Let's look more closely at those figures from women who have had abortions. It is true that 54% of women who have abortions used some form of birth control during the month when they conceived. Of course, that doesn't mean that they remembered to use it every time, or used it correctly. Proper counseling — one of the services recommended by the Institute of Medicine to be covered without copays under the Affordable Care Act — could help with that. But inconsistent use can also be due to an access problem. For instance, a staggering 76% of women who used the pill report using it inconsistently. Many of them could be having trouble getting their pills on time every month. Most women can only get one to three months' worth of contraception prescriptions at a time; one study showed that allowing low-income women to get twelve months' worth of pills at a time decreased the odds of unintended pregnancy by 30%, and the odds of an abortion by 46%. Alternatively, some women may need a method that doesn't have to be remembered every day, such as an IUD, but those can have a large up-front cost. Reproductive coercion is another factor that can cause women to use contraception inconsistently. Though it isn't strictly an access issue, family planning clinics and other health care providers have a role to play in helping women recognize and prevent reproductive coercion. Reproductive coercion often accompanies partner violence, and screening for such violence is also recommended by the IOM. Finally, some of the women who report using contraception were actually using ineffective methods such as withdrawal. They could benefit from counseling and access to more effective methods.

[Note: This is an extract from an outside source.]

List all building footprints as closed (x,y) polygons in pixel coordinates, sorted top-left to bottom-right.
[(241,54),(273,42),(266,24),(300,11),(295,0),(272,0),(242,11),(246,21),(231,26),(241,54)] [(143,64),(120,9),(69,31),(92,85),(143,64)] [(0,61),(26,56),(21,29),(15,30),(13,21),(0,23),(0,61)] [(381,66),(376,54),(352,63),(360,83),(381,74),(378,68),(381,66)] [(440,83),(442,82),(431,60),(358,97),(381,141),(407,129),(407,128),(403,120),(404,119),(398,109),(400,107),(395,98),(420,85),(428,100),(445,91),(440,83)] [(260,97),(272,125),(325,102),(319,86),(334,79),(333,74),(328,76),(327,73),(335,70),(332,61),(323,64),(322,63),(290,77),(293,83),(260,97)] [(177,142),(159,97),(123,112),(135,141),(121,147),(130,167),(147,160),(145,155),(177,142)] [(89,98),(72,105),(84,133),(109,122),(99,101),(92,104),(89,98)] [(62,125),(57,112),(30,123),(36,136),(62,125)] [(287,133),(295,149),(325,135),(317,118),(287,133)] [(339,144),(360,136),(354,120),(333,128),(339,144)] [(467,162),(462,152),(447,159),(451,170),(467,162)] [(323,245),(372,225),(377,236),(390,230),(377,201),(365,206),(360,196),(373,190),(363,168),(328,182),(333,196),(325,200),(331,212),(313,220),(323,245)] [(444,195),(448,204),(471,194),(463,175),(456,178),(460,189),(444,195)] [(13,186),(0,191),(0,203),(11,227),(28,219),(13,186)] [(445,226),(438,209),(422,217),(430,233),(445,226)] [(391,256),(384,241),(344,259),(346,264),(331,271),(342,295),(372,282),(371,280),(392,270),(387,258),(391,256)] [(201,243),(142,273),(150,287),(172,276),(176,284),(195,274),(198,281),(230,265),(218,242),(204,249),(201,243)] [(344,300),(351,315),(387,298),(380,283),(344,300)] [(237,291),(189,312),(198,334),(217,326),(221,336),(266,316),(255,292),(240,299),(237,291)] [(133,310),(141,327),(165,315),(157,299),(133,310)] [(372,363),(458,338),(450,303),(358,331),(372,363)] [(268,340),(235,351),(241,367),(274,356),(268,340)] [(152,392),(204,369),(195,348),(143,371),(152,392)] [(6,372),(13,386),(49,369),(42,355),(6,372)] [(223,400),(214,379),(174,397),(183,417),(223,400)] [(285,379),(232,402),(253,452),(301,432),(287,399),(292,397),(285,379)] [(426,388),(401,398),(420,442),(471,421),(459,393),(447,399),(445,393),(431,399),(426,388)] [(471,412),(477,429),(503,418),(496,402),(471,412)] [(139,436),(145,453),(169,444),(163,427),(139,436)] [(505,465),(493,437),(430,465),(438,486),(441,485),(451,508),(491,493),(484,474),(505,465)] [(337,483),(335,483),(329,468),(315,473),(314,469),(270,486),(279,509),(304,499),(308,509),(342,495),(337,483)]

If 54% of women who have abortions were using contraception during the month when they conceived, that means 46% weren't. Twelve percent of these women directly cited barriers to access as a reason for contraceptive nonuse. Another 10% reported that their partners didn't want to use contraception; again, this could be reproductive coercion at work. Others didn't know they were at risk for unintended pregnancy; counseling could certainly help there. Still others cited concerns about side effects or bad experiences with contraception in the past. Many of these women could benefit from assistance to help them find and afford a method that works well with their particular bodies.
Access is a complicated issue; it's not simply a matter of whether a woman can afford a packet of pills every month or whether the pharmacy down the block sells condoms. There is still plenty of room for improvement in the way we make contraception information and methods available to women. If the Department of Health and Human Services accepts the IOM's recommendations, more women will get the help they need to avoid unintended pregnancy and abortion.